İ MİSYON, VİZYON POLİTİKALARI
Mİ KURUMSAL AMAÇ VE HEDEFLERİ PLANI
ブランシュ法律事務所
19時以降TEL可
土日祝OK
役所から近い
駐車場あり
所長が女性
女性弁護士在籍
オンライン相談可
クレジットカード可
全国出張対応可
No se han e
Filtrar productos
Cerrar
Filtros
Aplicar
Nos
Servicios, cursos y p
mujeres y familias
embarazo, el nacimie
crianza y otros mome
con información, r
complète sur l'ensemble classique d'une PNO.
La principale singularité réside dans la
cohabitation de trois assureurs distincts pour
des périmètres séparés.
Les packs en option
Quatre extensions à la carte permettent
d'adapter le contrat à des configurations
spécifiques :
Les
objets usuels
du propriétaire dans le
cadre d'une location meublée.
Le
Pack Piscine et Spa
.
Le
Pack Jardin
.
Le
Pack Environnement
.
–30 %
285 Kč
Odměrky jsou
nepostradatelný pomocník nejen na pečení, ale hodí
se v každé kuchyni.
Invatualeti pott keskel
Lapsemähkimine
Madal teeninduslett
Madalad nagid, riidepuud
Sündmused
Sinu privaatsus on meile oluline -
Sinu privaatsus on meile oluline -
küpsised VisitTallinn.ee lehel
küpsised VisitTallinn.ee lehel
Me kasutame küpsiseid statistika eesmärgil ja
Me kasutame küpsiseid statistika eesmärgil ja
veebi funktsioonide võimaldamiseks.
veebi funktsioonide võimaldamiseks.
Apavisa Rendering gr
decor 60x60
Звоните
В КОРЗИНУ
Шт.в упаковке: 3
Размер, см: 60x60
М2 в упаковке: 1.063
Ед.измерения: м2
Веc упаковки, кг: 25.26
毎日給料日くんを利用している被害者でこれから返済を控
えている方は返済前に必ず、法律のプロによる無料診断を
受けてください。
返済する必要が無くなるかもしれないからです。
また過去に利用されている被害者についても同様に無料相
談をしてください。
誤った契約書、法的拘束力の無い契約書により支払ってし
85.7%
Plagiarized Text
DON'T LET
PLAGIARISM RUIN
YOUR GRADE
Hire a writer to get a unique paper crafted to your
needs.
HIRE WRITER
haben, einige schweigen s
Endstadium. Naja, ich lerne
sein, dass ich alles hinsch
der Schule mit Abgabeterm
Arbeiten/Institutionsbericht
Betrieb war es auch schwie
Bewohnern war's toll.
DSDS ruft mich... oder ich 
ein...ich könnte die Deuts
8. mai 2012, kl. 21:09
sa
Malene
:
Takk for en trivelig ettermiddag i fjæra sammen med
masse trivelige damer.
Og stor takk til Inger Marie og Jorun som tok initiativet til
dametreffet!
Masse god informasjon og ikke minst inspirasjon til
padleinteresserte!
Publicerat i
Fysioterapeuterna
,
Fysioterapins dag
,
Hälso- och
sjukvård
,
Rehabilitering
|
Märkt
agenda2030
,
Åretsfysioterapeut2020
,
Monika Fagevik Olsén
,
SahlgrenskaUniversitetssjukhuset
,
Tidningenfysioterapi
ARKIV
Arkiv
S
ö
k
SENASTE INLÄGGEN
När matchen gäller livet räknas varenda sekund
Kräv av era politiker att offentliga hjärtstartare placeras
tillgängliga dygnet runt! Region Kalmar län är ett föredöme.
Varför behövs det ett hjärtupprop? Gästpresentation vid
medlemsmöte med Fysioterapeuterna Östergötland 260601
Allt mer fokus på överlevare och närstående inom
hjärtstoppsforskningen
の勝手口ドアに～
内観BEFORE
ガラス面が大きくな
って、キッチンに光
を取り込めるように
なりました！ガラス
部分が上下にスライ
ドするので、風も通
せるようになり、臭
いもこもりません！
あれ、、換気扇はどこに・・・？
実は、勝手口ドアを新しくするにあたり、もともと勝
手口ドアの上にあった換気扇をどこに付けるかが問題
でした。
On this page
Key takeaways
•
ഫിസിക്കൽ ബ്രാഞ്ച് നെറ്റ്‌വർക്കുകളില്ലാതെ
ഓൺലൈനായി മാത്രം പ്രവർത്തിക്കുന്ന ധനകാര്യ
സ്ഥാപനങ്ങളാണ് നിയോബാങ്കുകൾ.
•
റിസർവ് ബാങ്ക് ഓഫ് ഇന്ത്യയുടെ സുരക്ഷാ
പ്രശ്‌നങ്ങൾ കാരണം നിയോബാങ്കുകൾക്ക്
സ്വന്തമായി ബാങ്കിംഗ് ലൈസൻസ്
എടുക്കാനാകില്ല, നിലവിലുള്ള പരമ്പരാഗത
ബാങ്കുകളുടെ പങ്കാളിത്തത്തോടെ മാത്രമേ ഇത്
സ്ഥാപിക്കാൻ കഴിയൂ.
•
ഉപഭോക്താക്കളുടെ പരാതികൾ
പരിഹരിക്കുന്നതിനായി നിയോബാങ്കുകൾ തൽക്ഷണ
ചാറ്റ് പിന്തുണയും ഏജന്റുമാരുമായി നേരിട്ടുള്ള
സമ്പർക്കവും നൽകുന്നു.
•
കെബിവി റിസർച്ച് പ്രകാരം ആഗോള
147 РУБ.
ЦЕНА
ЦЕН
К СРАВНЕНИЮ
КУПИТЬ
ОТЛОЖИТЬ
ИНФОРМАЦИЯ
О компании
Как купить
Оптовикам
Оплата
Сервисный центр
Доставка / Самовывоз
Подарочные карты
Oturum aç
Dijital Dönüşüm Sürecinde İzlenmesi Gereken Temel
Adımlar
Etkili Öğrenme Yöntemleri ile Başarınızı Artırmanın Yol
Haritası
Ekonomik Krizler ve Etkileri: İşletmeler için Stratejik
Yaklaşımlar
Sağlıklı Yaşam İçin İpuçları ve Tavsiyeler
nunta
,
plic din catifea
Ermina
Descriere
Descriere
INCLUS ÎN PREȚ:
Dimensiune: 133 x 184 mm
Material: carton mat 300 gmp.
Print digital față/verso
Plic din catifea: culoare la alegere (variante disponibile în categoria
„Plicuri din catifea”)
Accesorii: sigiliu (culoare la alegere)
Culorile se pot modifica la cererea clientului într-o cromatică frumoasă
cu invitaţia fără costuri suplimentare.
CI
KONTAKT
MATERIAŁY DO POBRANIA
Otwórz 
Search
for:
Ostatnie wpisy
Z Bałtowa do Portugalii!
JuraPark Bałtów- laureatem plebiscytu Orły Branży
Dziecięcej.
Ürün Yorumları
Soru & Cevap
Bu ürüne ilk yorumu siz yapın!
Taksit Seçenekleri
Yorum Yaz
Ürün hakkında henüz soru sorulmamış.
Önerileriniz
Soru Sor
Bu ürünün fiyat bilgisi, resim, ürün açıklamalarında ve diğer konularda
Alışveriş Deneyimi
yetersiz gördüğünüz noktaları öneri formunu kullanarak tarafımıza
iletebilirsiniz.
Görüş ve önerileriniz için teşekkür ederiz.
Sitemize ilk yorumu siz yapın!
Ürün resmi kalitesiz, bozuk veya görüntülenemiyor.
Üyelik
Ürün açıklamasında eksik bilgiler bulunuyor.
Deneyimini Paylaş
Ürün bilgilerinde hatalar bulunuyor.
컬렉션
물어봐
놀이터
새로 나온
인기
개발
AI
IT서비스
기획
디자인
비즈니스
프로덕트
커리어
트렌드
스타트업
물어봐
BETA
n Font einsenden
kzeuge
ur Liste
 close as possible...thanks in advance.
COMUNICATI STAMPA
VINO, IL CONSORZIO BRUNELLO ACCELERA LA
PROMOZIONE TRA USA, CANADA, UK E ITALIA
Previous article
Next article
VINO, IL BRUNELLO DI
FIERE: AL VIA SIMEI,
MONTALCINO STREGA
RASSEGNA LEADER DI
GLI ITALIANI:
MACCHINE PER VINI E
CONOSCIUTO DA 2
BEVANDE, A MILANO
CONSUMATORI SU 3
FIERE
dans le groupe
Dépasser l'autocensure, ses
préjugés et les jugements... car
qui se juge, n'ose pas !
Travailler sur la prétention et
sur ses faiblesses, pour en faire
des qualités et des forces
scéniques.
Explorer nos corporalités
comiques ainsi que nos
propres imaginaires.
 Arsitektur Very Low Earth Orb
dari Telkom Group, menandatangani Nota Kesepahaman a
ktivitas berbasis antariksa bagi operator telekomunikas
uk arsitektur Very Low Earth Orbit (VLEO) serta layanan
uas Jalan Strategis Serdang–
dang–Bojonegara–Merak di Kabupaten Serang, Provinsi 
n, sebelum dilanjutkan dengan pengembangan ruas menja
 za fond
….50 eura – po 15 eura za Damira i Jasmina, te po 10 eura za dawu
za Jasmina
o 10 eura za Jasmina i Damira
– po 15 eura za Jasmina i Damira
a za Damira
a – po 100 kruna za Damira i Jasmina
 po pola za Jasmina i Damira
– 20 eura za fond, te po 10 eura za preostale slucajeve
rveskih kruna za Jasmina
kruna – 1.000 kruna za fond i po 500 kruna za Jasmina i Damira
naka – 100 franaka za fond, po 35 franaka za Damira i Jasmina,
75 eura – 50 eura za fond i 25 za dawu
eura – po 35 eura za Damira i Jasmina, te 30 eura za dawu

┄┄┄┄┄┄

Work order
Output, unchanged, every line from the first line of the rows through the line containing "d'adapter le contrat à des configurations", including both of those lines.

Answer to this task
İ MİSYON, VİZYON POLİTİKALARI
Mİ KURUMSAL AMAÇ VE HEDEFLERİ PLANI
ブランシュ法律事務所
19時以降TEL可
土日祝OK
役所から近い
駐車場あり
所長が女性
女性弁護士在籍
オンライン相談可
クレジットカード可
全国出張対応可
No se han e
Filtrar productos
Cerrar
Filtros
Aplicar
Nos
Servicios, cursos y p
mujeres y familias
embarazo, el nacimie
crianza y otros mome
con información, r
complète sur l'ensemble classique d'une PNO.
La principale singularité réside dans la
cohabitation de trois assureurs distincts pour
des périmètres séparés.
Les packs en option
Quatre extensions à la carte permettent
d'adapter le contrat à des configurations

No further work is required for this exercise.